4 Replies Latest reply on Sep 28, 2017 9:06 AM by Jennifer VonHagel

    LOD expression with null values

    garth.conrad

      I have two tables, one containing "Sales" data and one containing "Issues" data.  The sales data table contains values for all items across all months (e.g. 0 when zero sold for the month).  The issues table only contains values (rows) for items that had an issue during that month. I am trying to create a rate calculation table that uses the count of the number of issues divided by the total sales for the item by year, by month. The issue I have is when I add a dimension (Code) to the table that is one level of detail below the common detail in each source table my calculation doesn't work.  I need a rate calculation of 'o.oooo' to be present in the months where an issue was not reported for an item.  I have tried blending the data sources, merging the data sources and forcing a union of the data sources.

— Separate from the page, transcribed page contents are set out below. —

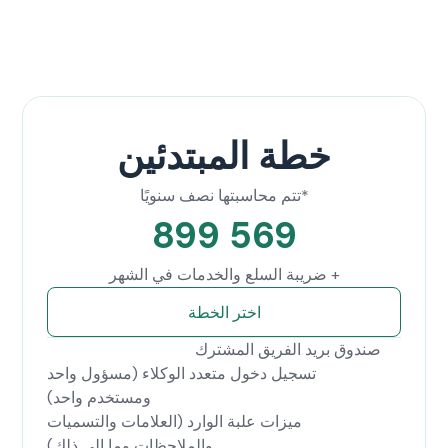
خطة المبتدئين
*تتم محاسبتها نصف سنويًا
569 899
+ ضريبة السلع والخدمات في الشهر
اختر الخطة
صندوق بريد الفريق المشترك
تسجيل دخول متعدد الوكلاء (مسؤول واحد
ومستخدم واحد)
ميزات علبة الوارد (العلامات والتسميات
والملاحظات وما إلى ذلك)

The same issue exists under each method of creating the data set.

       

      Example Data (excel) is attached and Tableau workbook (v10.3.3) is attached (this version of the workbook uses a forced union).

       

      Calculations:

      Units at Item Level = { FIXED [Common Item], YEAR([Common Date]), MONTH([Common Date]): sum([Units Adjusted]) }

      Units Adjusted = zn([Units])

      Issues = zn(COUNT([Code]))

      Rate = zn([Issues]/sum([Units at Item Level]))

        • 1. Re: LOD expression with null values
          Jennifer VonHagel

          Hi Garth, not sure I'm 100% following what you're going for, but I played around with the data and this is where I landed.

           

          It looks like it isn't possible to have records in Issues that are not in Sales. At least, in this sample dataset there isn't, so I made this a left join and joined on all the fields in common.

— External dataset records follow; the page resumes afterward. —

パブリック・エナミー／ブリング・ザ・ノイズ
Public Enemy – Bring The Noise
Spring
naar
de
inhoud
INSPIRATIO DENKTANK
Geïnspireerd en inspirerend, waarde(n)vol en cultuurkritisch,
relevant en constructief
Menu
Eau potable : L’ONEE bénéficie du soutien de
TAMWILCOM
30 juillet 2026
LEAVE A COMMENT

          I like your Common field calculations, they're great for an outer join. But if we only need a left join here, we can use the dimension columns from Sales where the two sources have common dimensions: Date, Item, Region.

           

          I set up this view in the most simple way to orient myself to your data. The Date, Item, and Region are from Sales.  I see that we have some Issues with no corresponding Units, and we have some Units with no corresponding issues (highlighted). The Rate evaluates to 0% in both these cases.

          Also, I see that with this set up in the most basic way, Units are definitely being counted multiple times.  I checked the source data (spreadsheet) for the total number of Units (15960) and total number of Issues (205), and see the grand total units in Tableau is way too high.

           

          Ok, let's check out some example records in your source data, and see if we can figure out how to get the right calculation so we don't multiple-count your Sales Units.  Here are matching records for Date/Item/Region in your two data sources.

          This is the outcome of joining them, if we throw in some SubTotals and the Total of SUM(Units) and COUNT(Code) we can see why Units gets multiple counted.

          We can create a formula so that we don't double count Units: SUM({ FIXED Date, Item, Region : max(Units) }). This will return 700 and allow us to calculate Issues/Units:

          But I'm not sure the rate works if we break it out by Issue Code; this is what we'd have. Is it correct to divide 3 and 1 by all 700 units? If that's ok, then great, just add Code into the table .

          Ok, so here is a screenshot with updated formulas in Tableau: The Rate is updated to have the new Units at Item/Date/Region Level as a denominator.

          I have attached the .twbx and my Excel Notes.

           

          Hope this helps,

          Jennifer

          • 2. Re: LOD expression with null values
            Jim Dehner

            Hi Jennifer - like your response - I had spent some time with this one also and was confused by what the goal was based on your observation about the data

            Good work

            Jim

            • 3. Re: LOD expression with null values
              garth.conrad

              Jennifer and Jim,

               

              I realize now the sample data I created doesn't reflect all the challenges with the real dataset I am working with. This issue I have is when I join the real data the underlying table increase to around 10M rows. This makes the viz a little bulky and slow. I was trying to create a more efficient join but it results in null values in the table since the data is not merged. Those nulls result in missing calculations in the viz.

               

              I have taken a different path on this for now. Thanks for the responses.

               

              G

              • 4. Re: LOD expression with null values
                Jennifer VonHagel

                Thanks Jim, and good luck, Garth!